Burger King reagiert auf "Team Wallraff"-Enthüllungen. Die Fast-Food-Kette wollte die dokumentierten Missstände nicht dementieren  (Quelle: imago/Geisser)

Burger King zieht nach dem Hygiene-Skandal personelle Konsequenzen. (Quelle: imago/Geisser)

Die verdeckte Recherche des "Team Wallraff" bei Restaurants der Kette Burger King löst heftige Reaktionen aus, auch bei den Lesern von T-Online.de. Und was macht das Unternehmen? Auf eine Anfrage der Redaktion gibt es nur eine dürftige Pressemitteilung.

Die bislang einzige Reaktion auf die gezeigten skandalösen Hygienemängel: Zusammen mit dem Franchisenehmer will Burger King einen Aktionsplan entwickeln. Mitarbeiter wie Manager würden erneut intensiv trainiert, damit sich so etwas nicht wiederholt. Konkrete Fragen von T-Online.de - etwa, ob auch eine Kündigung der Verträge mit der Yi-Ko Holding möglich sei - beantwortete Burger King nicht.

Bemerkenswert: Von der Burger King Inc. als Franchisegeber gibt es kein Dementi zu den im Bericht gezeigten Missständen. Ein Reporter hatte dort erlebt, dass zu lange gelagerte Tomaten einfach ein neues Etikett bekommen oder Mitarbeiter zwischen Toilettengang und Burgerzubereitung auf das Händewaschen verzichten. Und wer die Gewerkschaft beim Personal etablieren will, bekommt nicht selten Probleme mit einem Anwalt.
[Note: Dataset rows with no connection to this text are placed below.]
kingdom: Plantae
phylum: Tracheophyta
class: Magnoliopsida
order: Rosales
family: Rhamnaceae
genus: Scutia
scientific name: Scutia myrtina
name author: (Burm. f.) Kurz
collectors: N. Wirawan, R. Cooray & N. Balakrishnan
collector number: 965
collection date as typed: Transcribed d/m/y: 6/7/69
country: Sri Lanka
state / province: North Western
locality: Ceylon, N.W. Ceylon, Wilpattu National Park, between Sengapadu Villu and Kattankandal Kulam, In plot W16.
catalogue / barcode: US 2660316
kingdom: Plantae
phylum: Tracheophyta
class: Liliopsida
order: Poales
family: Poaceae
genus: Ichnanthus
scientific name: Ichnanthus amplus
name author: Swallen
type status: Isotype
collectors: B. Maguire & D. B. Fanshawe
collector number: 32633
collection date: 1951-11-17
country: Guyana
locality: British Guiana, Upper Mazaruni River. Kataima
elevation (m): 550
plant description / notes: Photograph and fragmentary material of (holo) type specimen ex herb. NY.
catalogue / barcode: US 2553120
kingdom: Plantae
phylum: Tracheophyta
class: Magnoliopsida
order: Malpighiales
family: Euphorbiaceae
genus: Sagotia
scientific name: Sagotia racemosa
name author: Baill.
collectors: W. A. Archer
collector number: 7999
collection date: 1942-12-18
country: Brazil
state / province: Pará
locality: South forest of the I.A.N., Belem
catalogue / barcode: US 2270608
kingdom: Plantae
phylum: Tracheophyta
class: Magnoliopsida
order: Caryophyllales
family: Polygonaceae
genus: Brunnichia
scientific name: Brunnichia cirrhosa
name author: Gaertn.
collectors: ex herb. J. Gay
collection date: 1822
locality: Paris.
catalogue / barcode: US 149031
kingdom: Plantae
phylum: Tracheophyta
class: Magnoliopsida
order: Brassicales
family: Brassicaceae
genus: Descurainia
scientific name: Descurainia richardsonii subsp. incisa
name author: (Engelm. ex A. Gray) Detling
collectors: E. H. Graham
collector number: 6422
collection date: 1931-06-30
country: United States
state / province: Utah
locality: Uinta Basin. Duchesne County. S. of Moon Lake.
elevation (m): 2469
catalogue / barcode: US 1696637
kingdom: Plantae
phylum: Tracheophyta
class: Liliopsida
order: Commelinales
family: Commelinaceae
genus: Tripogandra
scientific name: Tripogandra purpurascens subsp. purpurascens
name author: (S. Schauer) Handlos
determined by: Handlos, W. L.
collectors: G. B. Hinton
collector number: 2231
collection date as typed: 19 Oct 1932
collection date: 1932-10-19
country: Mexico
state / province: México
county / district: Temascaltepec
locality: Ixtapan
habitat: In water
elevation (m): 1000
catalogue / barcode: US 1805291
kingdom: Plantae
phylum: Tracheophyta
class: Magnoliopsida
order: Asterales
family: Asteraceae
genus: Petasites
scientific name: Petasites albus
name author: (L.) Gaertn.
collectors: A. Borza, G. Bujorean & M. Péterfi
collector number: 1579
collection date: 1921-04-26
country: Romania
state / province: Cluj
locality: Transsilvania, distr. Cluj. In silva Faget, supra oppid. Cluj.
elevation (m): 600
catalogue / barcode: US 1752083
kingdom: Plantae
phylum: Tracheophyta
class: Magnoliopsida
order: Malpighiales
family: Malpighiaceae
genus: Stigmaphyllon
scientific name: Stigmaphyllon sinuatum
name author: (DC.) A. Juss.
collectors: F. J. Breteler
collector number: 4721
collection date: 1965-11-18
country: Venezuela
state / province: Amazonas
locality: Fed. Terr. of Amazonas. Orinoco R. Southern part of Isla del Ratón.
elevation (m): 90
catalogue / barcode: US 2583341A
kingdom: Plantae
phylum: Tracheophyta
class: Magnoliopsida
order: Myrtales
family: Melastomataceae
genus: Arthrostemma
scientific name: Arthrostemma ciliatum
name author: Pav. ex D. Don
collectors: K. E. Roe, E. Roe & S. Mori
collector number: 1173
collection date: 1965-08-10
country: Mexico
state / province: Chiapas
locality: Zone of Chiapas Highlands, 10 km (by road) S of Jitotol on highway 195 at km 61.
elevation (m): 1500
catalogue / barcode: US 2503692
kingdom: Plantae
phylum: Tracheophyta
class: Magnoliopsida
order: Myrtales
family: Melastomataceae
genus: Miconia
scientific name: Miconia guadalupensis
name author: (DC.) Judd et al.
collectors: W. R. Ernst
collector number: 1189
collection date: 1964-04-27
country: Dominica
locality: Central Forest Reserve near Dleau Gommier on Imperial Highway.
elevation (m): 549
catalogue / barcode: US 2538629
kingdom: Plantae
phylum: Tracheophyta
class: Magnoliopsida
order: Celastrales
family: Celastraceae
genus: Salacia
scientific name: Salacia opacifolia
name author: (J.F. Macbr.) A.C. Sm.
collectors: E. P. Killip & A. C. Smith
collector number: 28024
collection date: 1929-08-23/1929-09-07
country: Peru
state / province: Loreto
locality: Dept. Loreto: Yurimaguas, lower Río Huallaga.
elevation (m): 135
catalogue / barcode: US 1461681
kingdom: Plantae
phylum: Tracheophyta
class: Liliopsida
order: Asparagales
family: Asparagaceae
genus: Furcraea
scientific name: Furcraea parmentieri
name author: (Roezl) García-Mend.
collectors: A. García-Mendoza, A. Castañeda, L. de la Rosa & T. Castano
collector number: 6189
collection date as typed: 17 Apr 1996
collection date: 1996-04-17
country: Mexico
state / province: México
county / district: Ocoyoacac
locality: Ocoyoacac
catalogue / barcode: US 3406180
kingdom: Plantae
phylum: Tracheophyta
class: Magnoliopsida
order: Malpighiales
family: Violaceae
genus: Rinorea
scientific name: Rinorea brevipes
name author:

"Vorwürfe sind sehr beunruhigend"

Die Recherchen, die der Enthüllungsjournalist Günter Wallraff begleitet hat, beziehen sich ausschließlich auf Restaurants der Yi-Ko Holding GmbH. Sie betreibt 90 der deutschlandweit rund 700 Filialen und fiel schon mehrmals durch höchst fragwürdiges Management auf. "Bei der Burger King GmbH handelt es sich um eine selbständige sowie von BURGER KING rechtlich und wirtschaftlich unabhängige Franchisenehmerin (...). Die Vorwürfe aus diesem Beitrag sind sehr beunruhigend, weswegen diese Angelegenheit für uns von höchster Bedeutung ist und wir diese mit absoluter Dringlichkeit bearbeiten."

Was im Beitrag zu sehen sei, stelle eine "Verletzung unserer Unternehmenswerte dar und widersprechen jeglichen Verpflichtungen, denen wir uns im Bezug auf Lebensmittelsicherheit und Produktqualität in unseren Restaurants verschrieben haben." Dafür gebe es "keinerlei Toleranz oder Akzeptanz". Was RTL zu sehen bekam, spiegele nicht "das Verhalten und das Engagement unserer Franchisenehmer rund um den Globus wider."